More about the Nature of Economics


At this point it is necessary to remind you about what I said about money in the paragraph “a Definition of Economics”. That is that economics is the study of human behaviour not the study of money itself.
Economics is the study of people and how they react to money - which is a very different thing. A$100 dollar note lying on the pavement has no life of its own. It is quite incapable of jumping up into your pocket. You have to bend down and pick it up. Therefore economics is the study of human behaviour in relation to money. It has been found over a long period of time that most people react in fairly similar ways to money and economics is based on these broad principles. Economics can therefore never be an exact science because it is impossible to know always and under all circumstances how people will react to it. Economics is based on the almost universal observation that 99% of people will pick up the $100 dollar note - but some won’t!

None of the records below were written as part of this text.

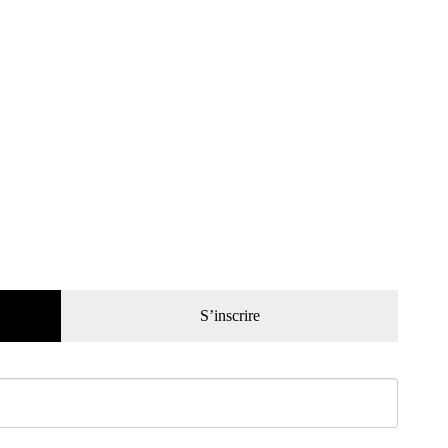
S’inscrire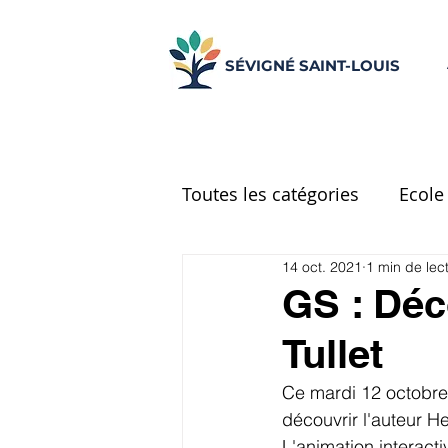
SÉVIGNÉ SAINT-LOUIS
Toutes les catégories
Ecole
14 oct. 2021
1 min de lec
Ecole Place d'Espagne
GS : Déc
Tullet
CM2
Réseau d'aide
Ce mardi 12 octobre,
découvrir l'auteur He
UNSS
Centre de docu
L'animation interacti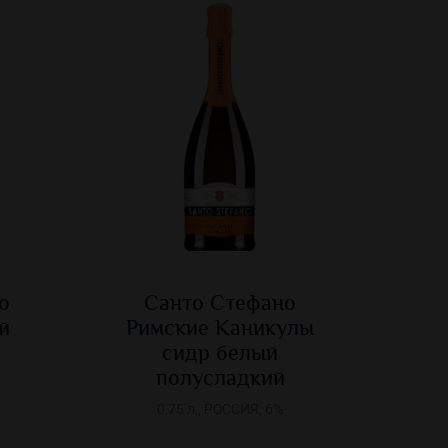
о
Санто Стефано
й
Римские Каникулы
сидр белый
полусладкий
0.75 л., РОССИЯ, 6%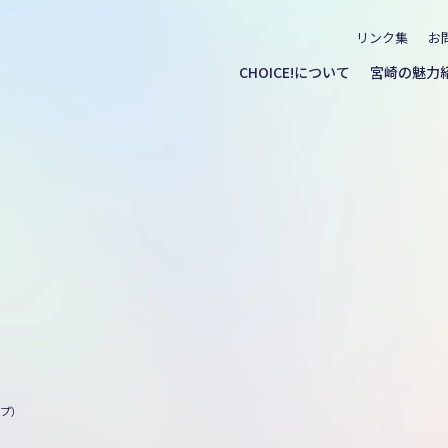
リンク集
お
CHOICE!について
宮崎の魅力
ープ）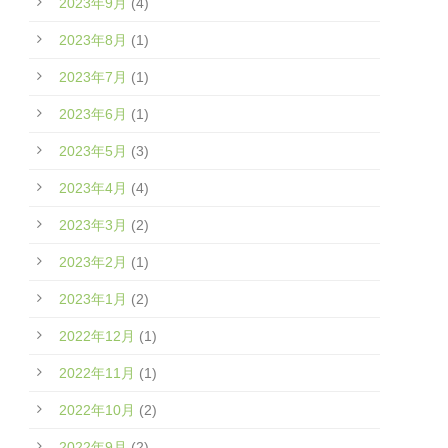
2023年9月
(4)
2023年8月
(1)
2023年7月
(1)
2023年6月
(1)
2023年5月
(3)
2023年4月
(4)
2023年3月
(2)
2023年2月
(1)
2023年1月
(2)
2022年12月
(1)
2022年11月
(1)
2022年10月
(2)
2022年9月
(2)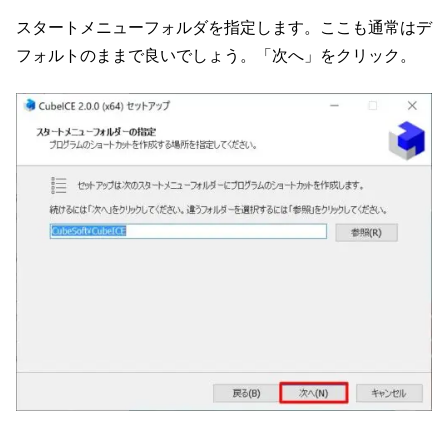
スタートメニューフォルダを指定します。ここも通常はデ
フォルトのままで良いでしょう。「次へ」をクリック。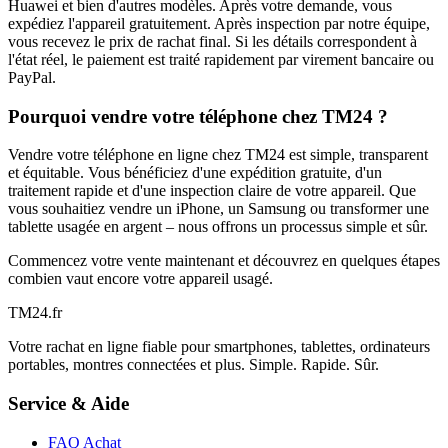
Huawei et bien d'autres modèles. Après votre demande, vous
expédiez l'appareil gratuitement. Après inspection par notre équipe,
vous recevez le prix de rachat final. Si les détails correspondent à
l'état réel, le paiement est traité rapidement par virement bancaire ou
PayPal.
Pourquoi vendre votre téléphone chez TM24 ?
Vendre votre téléphone en ligne chez TM24 est simple, transparent
et équitable. Vous bénéficiez d'une expédition gratuite, d'un
traitement rapide et d'une inspection claire de votre appareil. Que
vous souhaitiez vendre un iPhone, un Samsung ou transformer une
tablette usagée en argent – nous offrons un processus simple et sûr.
Commencez votre vente maintenant et découvrez en quelques étapes
combien vaut encore votre appareil usagé.
TM
24
.fr
Votre rachat en ligne fiable pour smartphones, tablettes, ordinateurs
portables, montres connectées et plus. Simple. Rapide. Sûr.
Service & Aide
FAQ Achat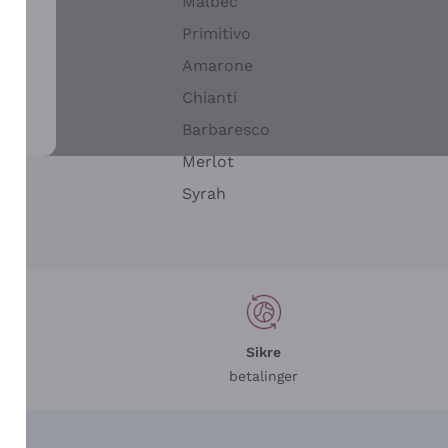
Malbec
Primitivo
Amarone
alla
Chianti
ay
Barbaresco
Merlot
n
Syrah
Sikre
betalinger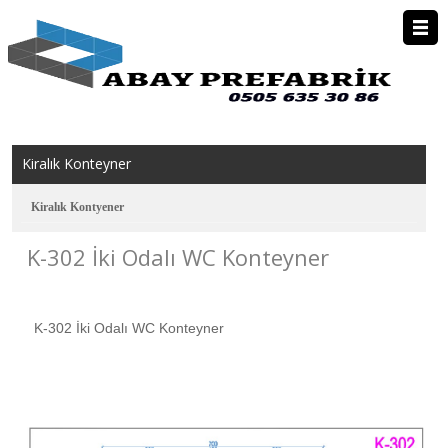
Anasayfa
Kurumsal
Kiralık Konteyner
Prefabrik Ev
Kiralık Kontyener
K-302 İki Odalı WC Konteyner
Konteyner
Kiralık Konteyner
K-302 İki Odalı WC Konteyner
Foto Galeri
İletişim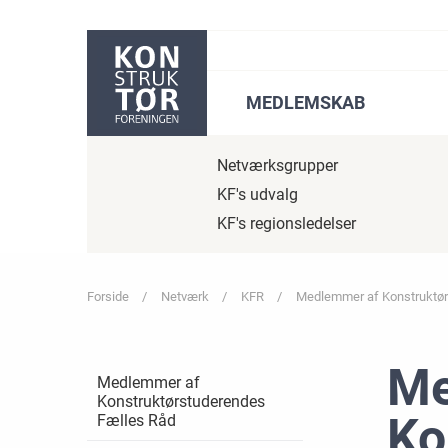
Gå til sidens indhold
MEDLEMSKAB
Netværksgrupper
KF's udvalg
KF's regionsledelser
Forside
Netværk
KFR
Medlemmer af Konstruktør
Me
Medlemmer af
Konstruktørstuderendes
Ko
Fælles Råd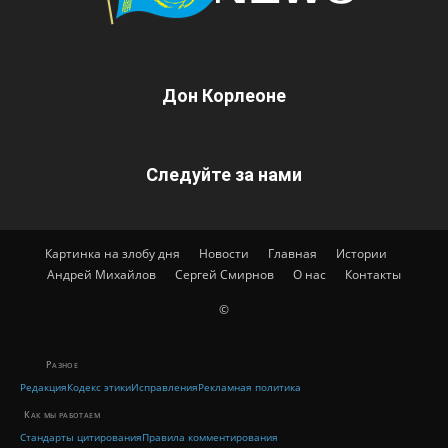
Дон Корлеоне
Следуйте за нами
Картинка на злобу дня
Новости
Главная
Истории
Андрей Михайлов
Сергей Смирнов
О нас
Контакты
©
Разное
Редакция
Кодекс этики
Исправления
Рекламная политика
Как мы работаем
Стандарты цитирования
Правила комментирования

Hindus entertain the unreasonable idea that cows are in some way sacred - so India is not an ideal place for cattle ranching.

In Ireland, it was recently reliably reported that in the County of Kerry, a number of citizens fell out with their local bank and were determined to drive the bank from the town or into insolvency. One of these Kerrymen had read a book on economics in which he was informed that every bank note issued was a credit owed to the bank and therefore an asset of the bank (which indeed it is and which we shall discuss in more detail later). With this knowledge they determined to destroy the assets of the bank by destroying their own bank notes which they did in a large bond-fire. I mention all this not to call attention to the intellectual superiority of the Irish (of which I am one) but to show the irrationality to which all men are inclined.

Economic behaviour, or the so-called behaviour of money, will only be rational insofar as the people who handle it are rational.